On the False Claims Act side of the enforcement coin, lawyers for whistleblowers are becoming increasingly interested in design and engineering cases involving express certification liability, e.g., owners of public construction companies certifying billing records as being accurate, according to Monnin.

“That is like an arrow that is just fired right at the heart of the company. You're certifying that it's accurate based on the contract and what you were supposed to be able to bill,” Monnin says. “You have instances in which a bidder will come in and lock itself into a particular budget or fee and then they start robbing Peter to pay Paul. From the DOJ side, it's kind of like shooting fish in a barrel.”

Asked if the government was targeting specific areas within the construction industry, DOJ spokeswoman Nicole Navas Oxman wrote in an email that the agency “follows the evidence—we don't target specific areas.” She also stated that statistics on anti-corruption enforcement efforts related to foreign construction projects were unavailable.

'This is the Brave New World We're In'

In the Bond Building in Washington, D.C., home of the DOJ's criminal fraud section, Monnin says he's observed “a ton of new faces, a ton of younger people who come out of big sophisticated shops in New York and D.C. where they're not afraid of big document cases and they've been on the defense side of these FCPA cases.”

These new faces are apparently an integral part of the enforcement wave approaching the construction ­industry, which primarily wants to know about the extent of its ­standard of care in overseeing the activities of subcontractors.

“That's the conversation with the FCPA,” Monnin says. “'What's the standard of care here? How much do we have to audit or review the invoicing that we're getting from our subs to ensure that cash pools aren't being created to allow those subs to pay bribes?' And the response from the government tends to be that this is the brave new world we're in.”

The savviest companies have developed internal compliance programs and robust internal compliance structures as part of a systematic approach to dealing with and minimizing their third-party risks, which are “coming from every direction,” Shallman says.

“What the best companies do is they'll have an intake procedure … for approval of contracts that are then scored based on different risk factors and put into different buckets based on those scores,” he added. “More and more are using data analytics to identify potentially problematic vendors and invoices and payments. That's something we're going to continue to see more of.”

Company execs and legal departments also must be ­diligent in documenting compliance efforts, Monnin says. He routinely advises his clients to keep records of any owner-directed changes related to a construction project.

“My best advice to in-house counsel in this environment is to have your compliance procedures, as much as possible, wrap around how you record your time, how you bill for your time, and what representations you're making as to accuracy and how good your accounting controls are there,” he says.

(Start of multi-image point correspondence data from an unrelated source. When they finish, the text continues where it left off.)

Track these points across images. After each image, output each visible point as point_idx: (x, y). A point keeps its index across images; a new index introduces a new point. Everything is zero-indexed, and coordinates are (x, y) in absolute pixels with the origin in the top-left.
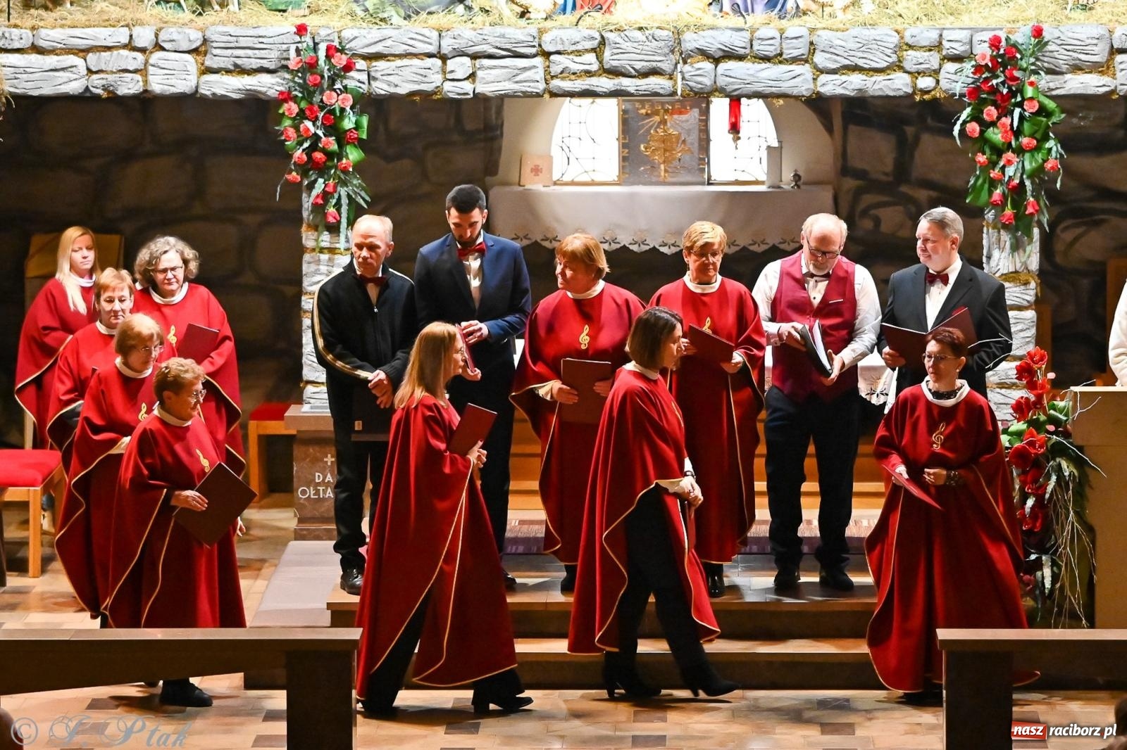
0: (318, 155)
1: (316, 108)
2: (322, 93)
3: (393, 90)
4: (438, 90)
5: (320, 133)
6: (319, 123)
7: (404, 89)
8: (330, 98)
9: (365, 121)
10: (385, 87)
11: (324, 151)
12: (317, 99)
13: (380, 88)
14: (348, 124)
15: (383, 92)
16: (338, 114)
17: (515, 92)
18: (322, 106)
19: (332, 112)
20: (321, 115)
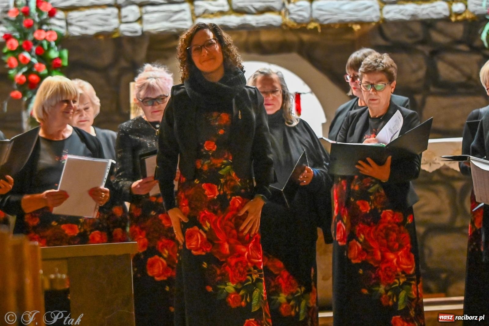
0: (34, 77)
1: (31, 43)
2: (34, 32)
3: (84, 32)
4: (116, 30)
5: (35, 61)
6: (34, 53)
7: (92, 31)
8: (40, 35)
9: (65, 53)
10: (78, 29)
11: (37, 73)
12: (30, 38)
13: (75, 31)
14: (54, 54)
15: (77, 34)
16: (46, 47)
17: (171, 29)
18: (35, 41)
19: (42, 45)
20: (34, 48)
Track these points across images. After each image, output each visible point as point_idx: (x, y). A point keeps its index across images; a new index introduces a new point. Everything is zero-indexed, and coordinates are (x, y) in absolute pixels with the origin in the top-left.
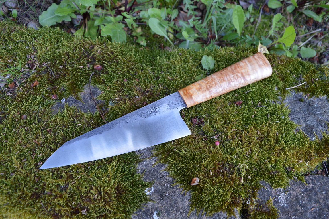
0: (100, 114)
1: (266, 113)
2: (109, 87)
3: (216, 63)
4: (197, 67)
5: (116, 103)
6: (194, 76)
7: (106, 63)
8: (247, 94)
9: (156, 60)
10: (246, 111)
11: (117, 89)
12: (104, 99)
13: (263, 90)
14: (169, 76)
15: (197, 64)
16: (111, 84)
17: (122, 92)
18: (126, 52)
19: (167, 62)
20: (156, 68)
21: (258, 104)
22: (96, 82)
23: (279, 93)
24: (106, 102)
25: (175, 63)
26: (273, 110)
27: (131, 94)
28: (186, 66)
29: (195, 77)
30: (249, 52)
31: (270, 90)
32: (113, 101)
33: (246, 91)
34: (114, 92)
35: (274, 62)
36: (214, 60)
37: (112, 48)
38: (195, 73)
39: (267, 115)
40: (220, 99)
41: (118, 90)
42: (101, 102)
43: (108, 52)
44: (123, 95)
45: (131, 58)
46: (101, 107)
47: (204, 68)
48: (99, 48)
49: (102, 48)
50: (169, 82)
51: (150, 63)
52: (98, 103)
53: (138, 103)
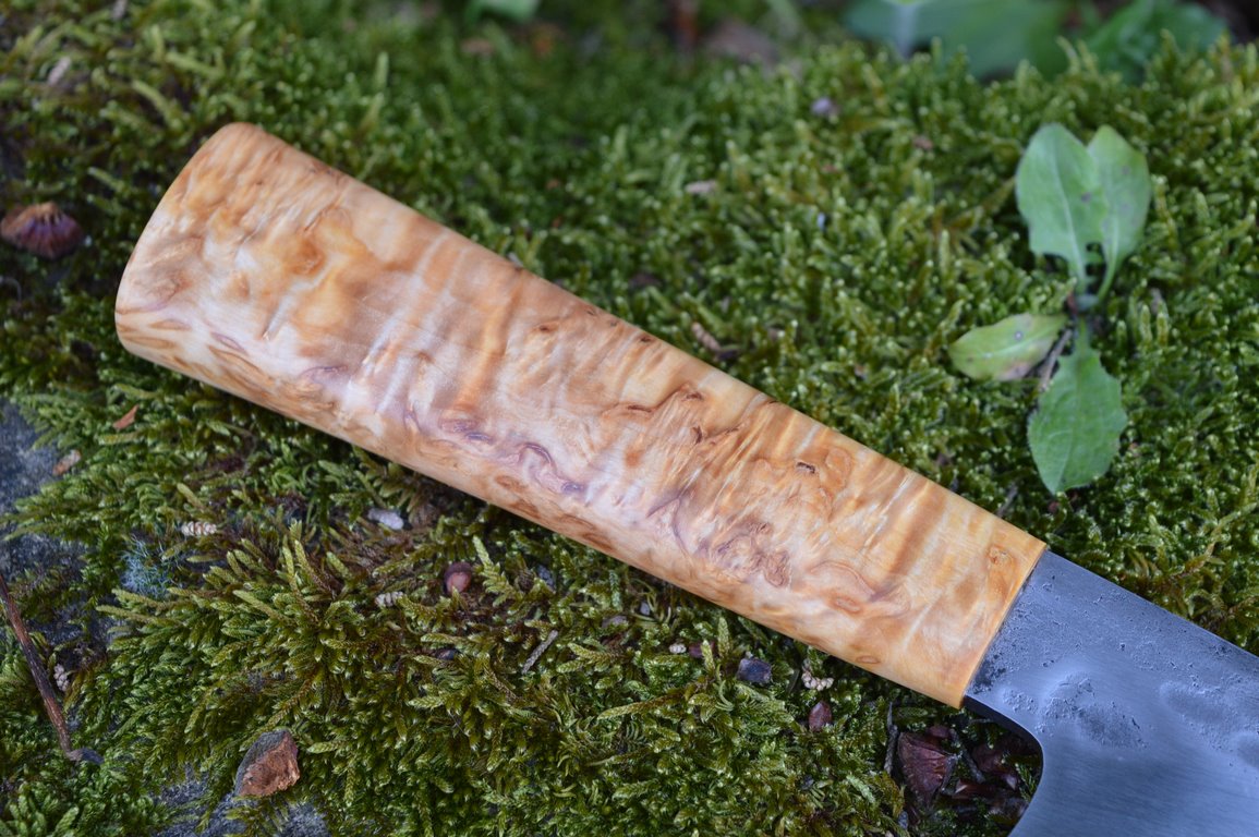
0: (31, 679)
2: (129, 418)
3: (1161, 203)
4: (980, 236)
5: (188, 576)
6: (947, 326)
7: (119, 186)
9: (596, 161)
11: (208, 442)
12: (79, 533)
15: (978, 213)
16: (147, 388)
17: (254, 472)
18: (312, 83)
19: (694, 188)
20: (585, 239)
22: (12, 364)
24: (93, 555)
25: (764, 199)
27: (333, 488)
28: (872, 223)
29: (954, 337)
32: (156, 558)
34: (180, 470)
36: (1143, 168)
37: (181, 48)
38: (953, 297)
40: (1183, 558)
41: (210, 450)
42: (49, 558)
43: (140, 87)
44: (260, 494)
45: (359, 139)
46: (41, 611)
47: (1039, 245)
48: (64, 40)
49: (90, 39)
51: (539, 184)
52: (19, 564)
53: (398, 575)
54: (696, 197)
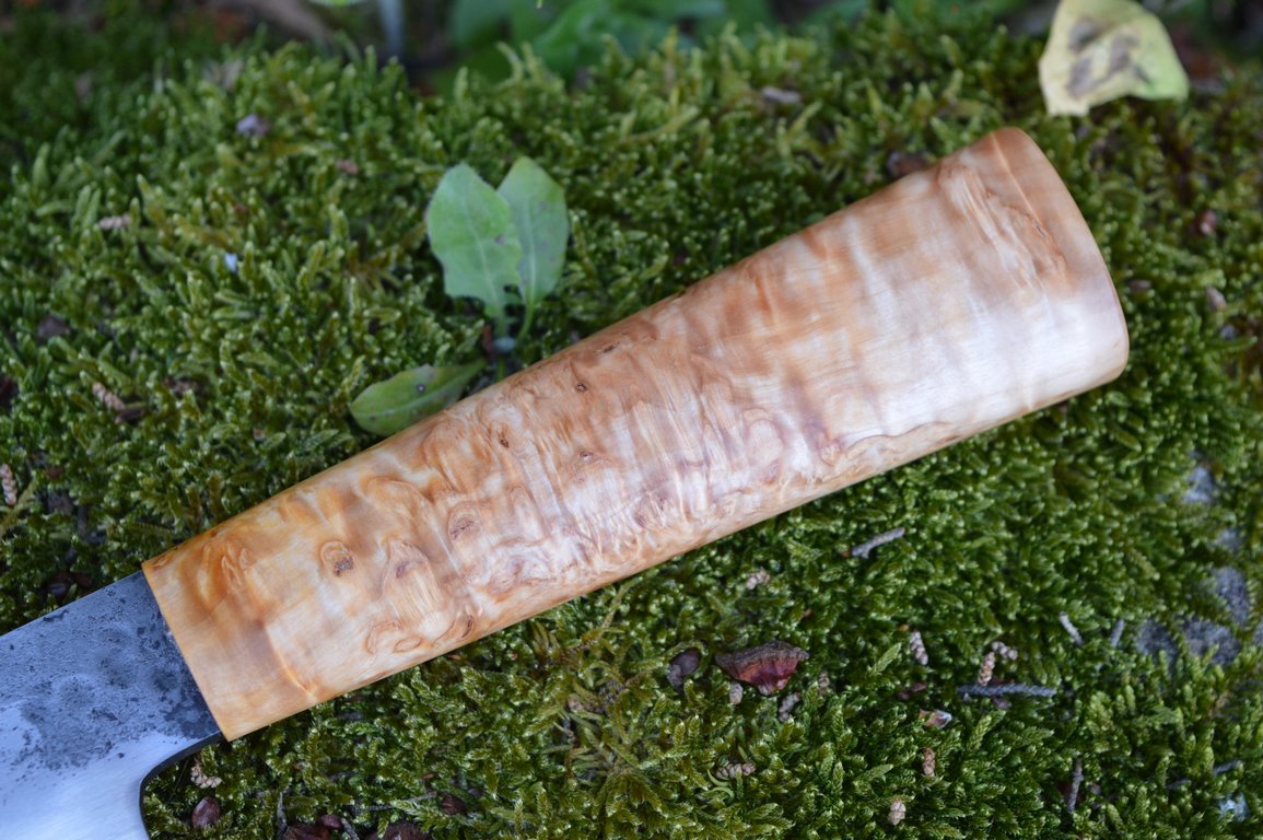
1: (1054, 769)
3: (579, 241)
6: (348, 383)
8: (865, 565)
10: (829, 760)
13: (1041, 520)
14: (102, 379)
15: (395, 251)
19: (107, 223)
21: (976, 669)
23: (1223, 539)
25: (174, 239)
26: (1141, 721)
29: (356, 392)
30: (951, 91)
31: (1129, 504)
33: (857, 540)
35: (1215, 184)
38: (358, 349)
39: (1057, 784)
47: (454, 287)
50: (106, 443)
54: (106, 233)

'How Good Was Your Compliance Program?'

If a company ends up on the DOJ's corruption radar, prosecutors are going to want to know about the compliance efforts and procedures that were in place to prevent wrongdoing and address issues after they arose. And they're going to “put a premium on early detection and early reporting,” according to Shallman.

“The questions prosecutors are asking is that we understand that things can happen, but what did you do to prevent them from happening? How good was your compliance program?” he says. “The second part of it is what did you do when you found out?”

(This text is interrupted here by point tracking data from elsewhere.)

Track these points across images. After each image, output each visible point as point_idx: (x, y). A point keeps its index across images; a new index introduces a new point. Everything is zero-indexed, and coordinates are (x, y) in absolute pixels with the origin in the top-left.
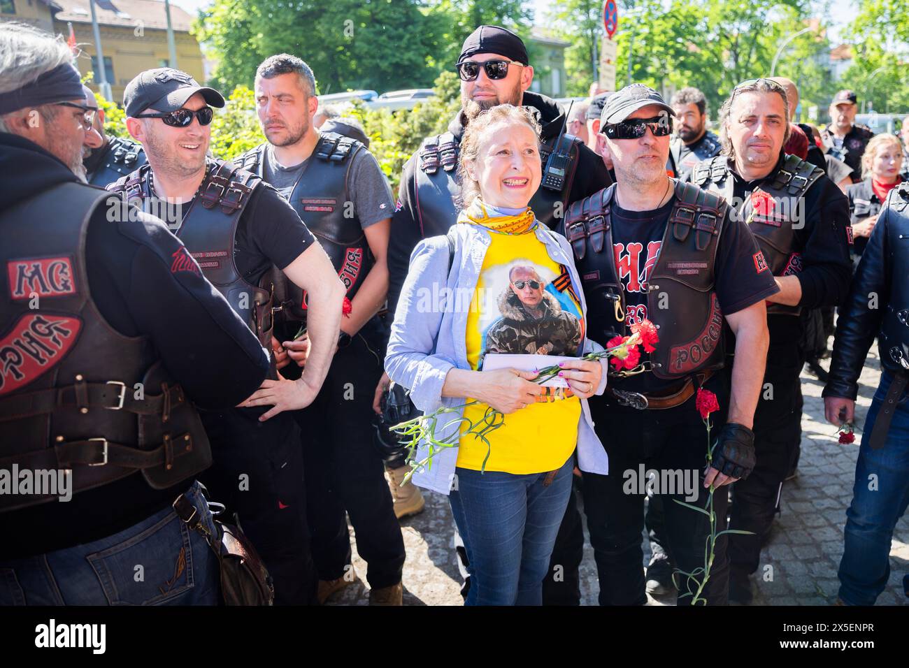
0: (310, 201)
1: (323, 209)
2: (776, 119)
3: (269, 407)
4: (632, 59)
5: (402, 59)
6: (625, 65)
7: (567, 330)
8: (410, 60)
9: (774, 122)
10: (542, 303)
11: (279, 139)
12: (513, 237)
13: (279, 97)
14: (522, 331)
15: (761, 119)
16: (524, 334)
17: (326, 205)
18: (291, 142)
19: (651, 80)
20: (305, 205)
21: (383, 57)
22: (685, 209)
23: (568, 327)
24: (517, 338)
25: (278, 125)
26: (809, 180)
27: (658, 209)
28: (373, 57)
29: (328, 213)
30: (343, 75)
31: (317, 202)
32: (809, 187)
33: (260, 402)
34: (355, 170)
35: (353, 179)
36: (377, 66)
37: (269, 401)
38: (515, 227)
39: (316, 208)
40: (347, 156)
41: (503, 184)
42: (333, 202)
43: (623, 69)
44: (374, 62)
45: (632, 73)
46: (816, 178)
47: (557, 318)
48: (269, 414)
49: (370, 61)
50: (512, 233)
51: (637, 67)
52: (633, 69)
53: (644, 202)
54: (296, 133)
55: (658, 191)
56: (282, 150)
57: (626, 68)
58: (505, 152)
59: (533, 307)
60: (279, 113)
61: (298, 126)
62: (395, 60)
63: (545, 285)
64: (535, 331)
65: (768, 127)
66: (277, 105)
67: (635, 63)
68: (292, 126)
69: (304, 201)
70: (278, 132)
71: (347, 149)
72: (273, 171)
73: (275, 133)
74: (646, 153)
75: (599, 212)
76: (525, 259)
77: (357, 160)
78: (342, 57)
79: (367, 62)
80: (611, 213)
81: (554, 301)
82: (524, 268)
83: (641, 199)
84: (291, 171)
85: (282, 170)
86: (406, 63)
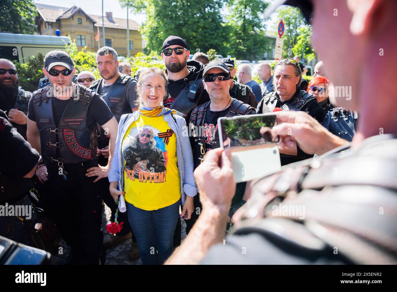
0: (112, 98)
1: (116, 101)
2: (288, 76)
3: (97, 177)
4: (305, 45)
5: (213, 43)
6: (302, 48)
7: (155, 155)
8: (216, 43)
9: (287, 77)
10: (148, 143)
11: (106, 77)
12: (149, 118)
13: (107, 62)
14: (134, 152)
15: (281, 76)
16: (135, 153)
17: (117, 100)
18: (111, 78)
19: (313, 54)
20: (110, 100)
21: (206, 42)
22: (232, 112)
23: (156, 154)
24: (132, 155)
25: (106, 72)
26: (305, 102)
27: (223, 111)
28: (203, 41)
29: (118, 103)
30: (191, 48)
31: (114, 99)
32: (305, 104)
33: (93, 175)
34: (128, 87)
35: (127, 91)
36: (204, 45)
37: (97, 174)
38: (150, 114)
39: (113, 101)
40: (126, 82)
41: (148, 97)
42: (120, 99)
43: (301, 49)
44: (203, 43)
45: (305, 51)
46: (309, 100)
47: (152, 150)
48: (97, 180)
49: (201, 42)
50: (149, 116)
51: (307, 49)
52: (305, 49)
53: (218, 107)
54: (112, 75)
55: (224, 103)
56: (107, 81)
57: (303, 49)
58: (149, 85)
59: (143, 144)
60: (106, 68)
61: (113, 72)
62: (211, 43)
63: (154, 137)
64: (140, 153)
65: (285, 79)
66: (106, 65)
67: (307, 47)
68: (111, 72)
69: (110, 98)
70: (107, 75)
71: (127, 80)
72: (103, 87)
73: (105, 75)
74: (216, 87)
75: (202, 110)
76: (150, 126)
77: (129, 84)
78: (192, 41)
79: (200, 43)
80: (206, 111)
81: (155, 143)
82: (148, 129)
83: (217, 106)
84: (108, 87)
85: (105, 87)
86: (215, 44)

Shallman added, “Those are the two sides of the coin that law enforcement is going to look at in deciding how to treat a company.”

A former assistant chief of the FCPA unit in the DOJ's fraud section, Jason Jones, now a partner at King & Spalding in Washington, D.C., says companies on the hot seat also need to show that they have taken steps to prevent missteps from happening again, whether it be disciplining employees or implementing new compliance procedures.

“Once you do those things and go into the DOJ, they'll be much more receptive to your presentation,” he says. “They want to know it's not going to happen again and that you take it seriously.”